• Document extract:

Investigative web research
(Last updated: June 2017).
This is a practical, straightforward introduction to investigative web research (IWR).
It is designed for researchers, activists, journalists and social good actors who are collecting online information about persons, entities or events for investigative research. If you are tracking corporate ownership and corruption, web page activity, or mapping political influence, this guide is for you.
The guide is a toolkit that points you to the resources while giving the context you need to assess the tools. To start with, all you will need is a computer with an internet connection - you can then progressively learn how to find and use many more tools and resources.
The key areas of focus are:
- How to document and store web pages
- How to acquire information on who owns websites
- How to extract structured information from web pages
- Key investigative databases
- Advanced search
The internet can be an effective and efficient tool for investigative research. However, web research can also turn up information that is messy, inaccurate, outdated or incomplete. IWR tools can help to mitigate against some of these risks. IWR tools can be used, for example, to discover otherwise hidden information, collect and store large amounts of data or refine search engine results.
Of course, many of these tools and techniques come with their own caveats and dangers, and none completely remove the need for best practices such as source verification, responsible data collection and capacity building.
Tools and techniques
This section summarizes some of the most helpful and widely-used tools and techniques for IWR. It is by no means comprehensive. For more information and guidance see the School of Data Handbook, the Data Journalism Handbook and the Verification Handbook for Investigative Reporting. Justin Nordine’s OSINT Framework lists and categorizes all the free (or almost free) tools available. Friedrich Lindenberg and Paul Myers also provide helpful links and explainers on IWR.
Documenting and storing web pages
If in the course of your research you find important information on a web page, it is important to make a copy of that information to protect it from being lost or changed. Online resources often get lost due to website updates (where website owners don’t take care to properly redirect old URLs); sometimes organisations will change or remove sensitive information without notice if it is attracting unwanted attention; or the page may change due to simple tweaks of its content and structure. Storing a history of changes of a web page also lets researchers show intent for obfuscation or deflection, or to avoid detection of sensitive information.
If you want to store a web page offline, the simplest thing to do would be to save a copy of the page on your hard drive (usually by right-clicking a web page and selecting “Save as”). However, the page will be saved in HTML format, which makes it difficult to read or use offline.
Another option would be to save the page as a PDF file, or take a screen capture. This will be easier to read and share offline. However, it also means that any interactive elements of the page or links to other pages will be lost. Furthermore, for the reasons listed above, pages frequently change or disappear and an offline copy may therefore quickly become outdated.
There are some of the tools that instead let you store copies of pages online, or access large archives of old versions of web pages.
Internet Archive: Wayback Machine. The Internet Archive uses web crawlers to continually scan and save web pages, and archives them. Their Wayback Machine tool allows you to enter the URL of a page and view the past copies of that web page, even if it no longer exists. There are several similar web archives that you can also try. Cost: free (non profit)

• Data shown:

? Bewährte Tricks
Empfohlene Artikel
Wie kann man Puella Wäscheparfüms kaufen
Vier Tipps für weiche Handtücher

• Task set:
**a)** In the investigative web research guide, what does the Wayback Machine let you do once you enter a page's URL?
**b)** Pick up the investigative web research guide after its last sentence and keep writing it.
The data is separate material and is not part of the investigative web research guide.

• Responses for each task:
**a)** It lets you view past copies of that web page, even if the page no longer exists.

**b)**
Archive.is. Archive.is allows you to permanently archive a web page online. You simply enter the URL and Archive.is saves a copy of the page in its current form (rather than as a PDF or HTML file) and provides a permalink to the copy. Cost: free (privately funded)
Wget. For those comfortable with using command line programs, the Wget utility can download web pages, files and images recursively - this means you can use Wget to download an entire website with all the pages and files it links to. Chelsea Manning, for example, used Wget to download the files passed on to Wikileaks. Cost: free (open source)
Hunchly is an advanced, yet easy to use tracker of IWR. It runs inside Google Chrome, tracks, analyses, and stores pages automatically in the course of an investigation. All data is stored on your computer, which means that even if Hunchly shuts down, your data is still accessible. Hunchly comes highly recommended by some of the most famous IWR experts, such as Elliot Higgins. Since all data is stored on your computer, it is important to keep that in mind if you’re at risk of having your computer seized. Cost: 130USD (closed source)
Versionista. Versionista allows you to track and be notified of any changes to a website. Cost: free
Acquiring information on who owns websites
The person or company that you are investigating is likely to have, or be linked to, a website. You may want to check if that person or company are in fact the owner of the website, or if it is owned by someone or something completely different. This can give you an idea of, for example, the credibility of the website.
Every time someone wants to reserve a domain name (e.g. www.example.com), they are required to register their details with an Internet Corporation for Assigned Names and Numbers (ICANN)-approved registrar. The registrar will create a WHOIS record of the owner’s information, including name, address, email and phone number. Services such as domaintools.com allow you to look up the WHOIS data of a website. Many also allow you to search for all the websites registered under a particular name, email or IP address.
|WHOIS service||WHOIS history||Reverse name search||Reverse email search||Reverse IP search|
All the above services are free to use, and offer monthly subscriptions ranging from 30USD to 200USD for advanced options. The subscriptions will let you conduct a higher number of searches, but in general are not necessary unless you need to research hundreds of websites per day.
However, some owners will register anonymously so as to hide their information. In this case, you can use a service like spyonweb.com to see if there are other websites registered with the same IP address, or any that use the same Google Analytics or Adsense codes. Some of those other websites may have the owner’s WHOIS data.
Extracting structured information from web pages
Simply downloading a particular file or using copy and paste is often sufficient to extract information from a web page.
However, sometimes the data will not be available for download, difficult to find, or in an unhelpful format. Sometimes you will want to capture huge amounts of information, for which a manual copy and paste process would take too long. In those cases, there are ways to “scrape” data from web pages and PDFs more efficiently and in a structured, machine-readable format (i.e. a format that is easily processed by a computer, such as CSV).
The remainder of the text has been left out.